### Text provided:
# Is this a good grouping of fish? Or do I have it all wrong?



## naamahbengals (Jun 13, 2008)

I have a 45 gallon aquarium that I am cycling, and would like to add these fish:

4 Kuhlii Loach 
1 Spotted Rafael Catfish or 1 Pictus Catfish 
5 Glass Catfish
2 Pearl Gourami 
3 Ghost Shrimp
1 Mystery Snail 

Does this sound like a good mix? Or would some of them not get along? I tried to pick compatible fish, but I am new to aquarium-making...

Thanks!


----------



## herefishy (Dec 14, 2006)

Glass cats are somewhat touchy, nix the pictus and rafael, they will eat your shrimp. and the gouramis will eat the baby shrimp.

Sounds like a partial do-over, huh?


----------



## naamahbengals (Jun 13, 2008)

I would rather just nix the shrimp - unless another species of shrimp would be big enough to fend for themselves? The pictus and rafael are too beautiful to get rid of (by the way, can I have both, or would they compete?). Should I replace the glass cats with barbs? I think they would go well with the others...


----------



## iamntbatman (Jan 3, 2008)

The glass cats are difficult to keep. You have a lot of bottom dwellers in that list... if it were me, I would swap out the glass cats for something that would swim more in the middle levels. Maybe some of the less nippy barbs or tetras, or some livebearers like swordtails.

### Source data:
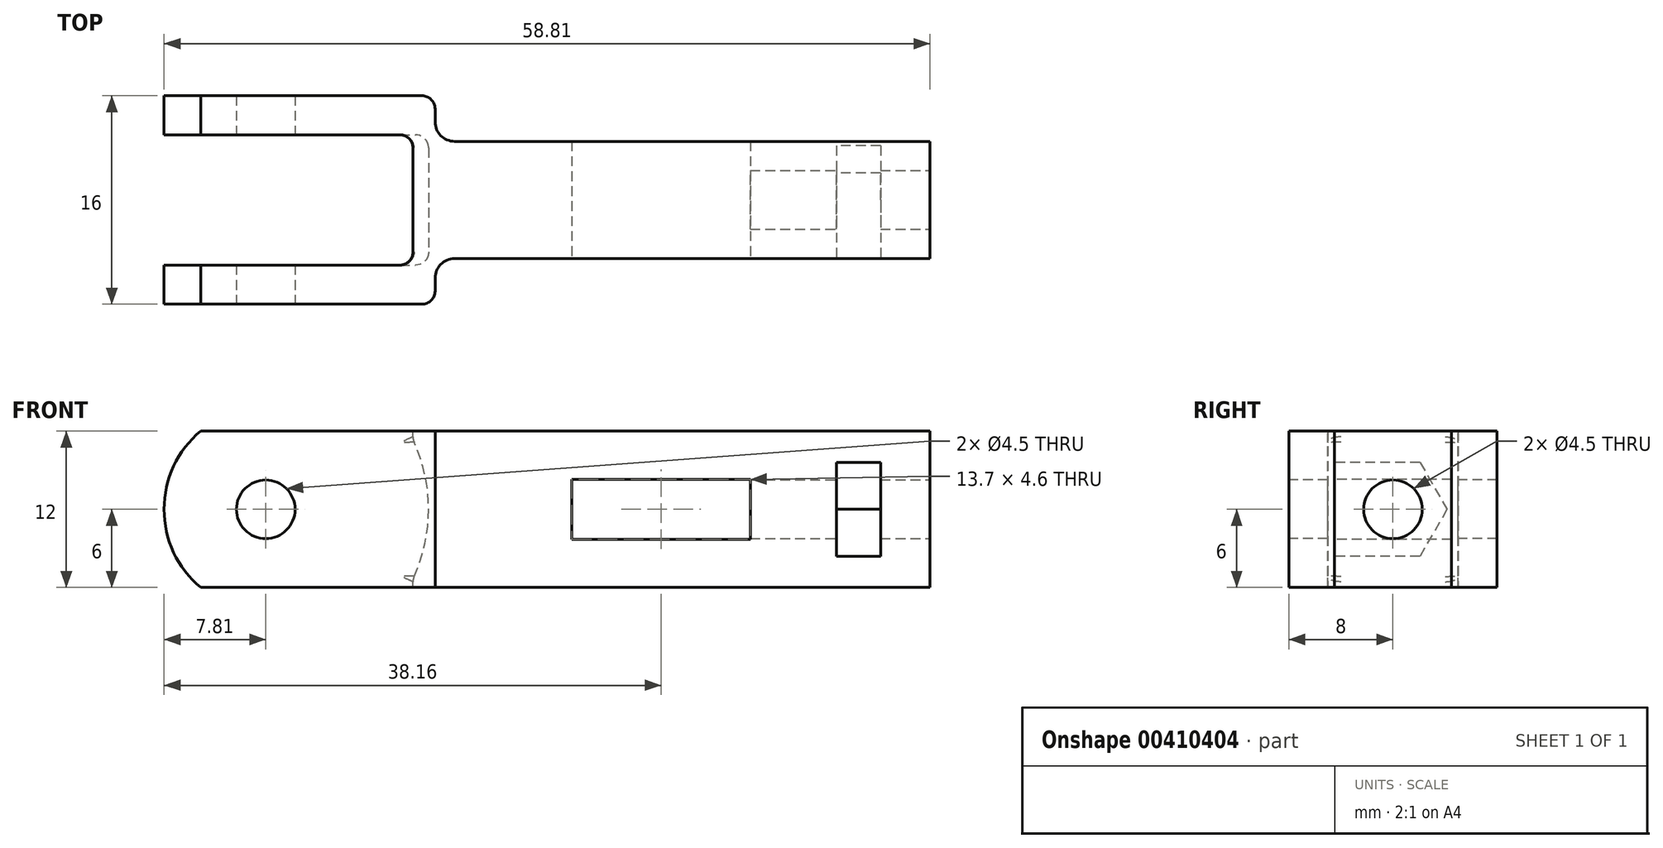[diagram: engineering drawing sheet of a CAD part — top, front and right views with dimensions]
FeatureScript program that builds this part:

### Work to do:
1/ Answer from the aquarium forum thread:
(a) What size is the aquarium being cycled?
(b) Which fish does herefishy say will eat the baby shrimp?
(c) Which livebearers does iamntbatman name as a possible swap for the glass cats?
2/ In the aquarium forum thread, put this sentence into French: "The glass cats are difficult to keep."
3/ Pick up the aquarium forum thread after its last post and keep it going.
The material isn't needed for this work.

### The results:
1/
(a) 45 gallons
(b) The gouramis
(c) Swordtails

2/ Les poissons-chats de verre sont difficiles à maintenir.

3/
I don't think the raphael and the pictus will really "compete." The raphael behaves more like a pleco; it tends to like to hide and be still during the day and is more active at night. The pictus, on the other hand, is an active fish that will constantly swim about the aquarium looking for food. Very different fish. Both will likely eat any fish small enough to fit in their mouths, so whatever else you put with them shouldn't be too small.


----------



## okiemavis (Nov 10, 2007)

I worry about either of those catfish munching on the kuhlis, since they loaches are so skinny and therefore fit in mouths (like spaghetti!). You'll also want to keep at least 6+ kuhlis if you ever want to see them, less than that and they'll be too shy to ever come out.


----------



## tophat665 (Sep 30, 2006)

Skip the Raphael and the pictus. Gouramis are a good idea. Bring it up to 6 kuhlis. Unless you can do perfect water quality and have a solution for a slow, midwater current, skip the glass cats (they do better in a 4' tank in any case - glad to see you were going to keep a shoal though - good thinking there).

So with the gouramis up top and the shrimp and kuhlis down low, a shoaling fish for the middle, maybe. Cherry barbs, Black Ruby Barbs, Praecox rainbows, McCullochi rainbows, Diamond Tetras, Red or Black minor tetras, Espi, Harlequin, or Hengeli rasboras. Pristella Tetras if you want to keep the transparency.


----------



## okiemavis (Nov 10, 2007)

With the catfish out you could add a *single* Bolivian Ram or something like that. They may munch the shrimp from time to time, but for the most part the ghost shrimp are too big and cheap anyway


----------



## naamahbengals (Jun 13, 2008)

Hmm.... ok, revised list - 

6 Kuhlii Loach 
1 Spotted Rafael Catfish (small)
1 Pictus Catfish (small)
2 Pearl Gourami
5 Barbs (of a lesser nippy type - suggestions?)
1 Mystery Snail 

How does that look?


----------



## okiemavis (Nov 10, 2007)

Well, the thing about those catfish is even if you buy them small, they will grow bigger. I still worry about the kuhlis being eaten.


----------



## tophat665 (Sep 30, 2006)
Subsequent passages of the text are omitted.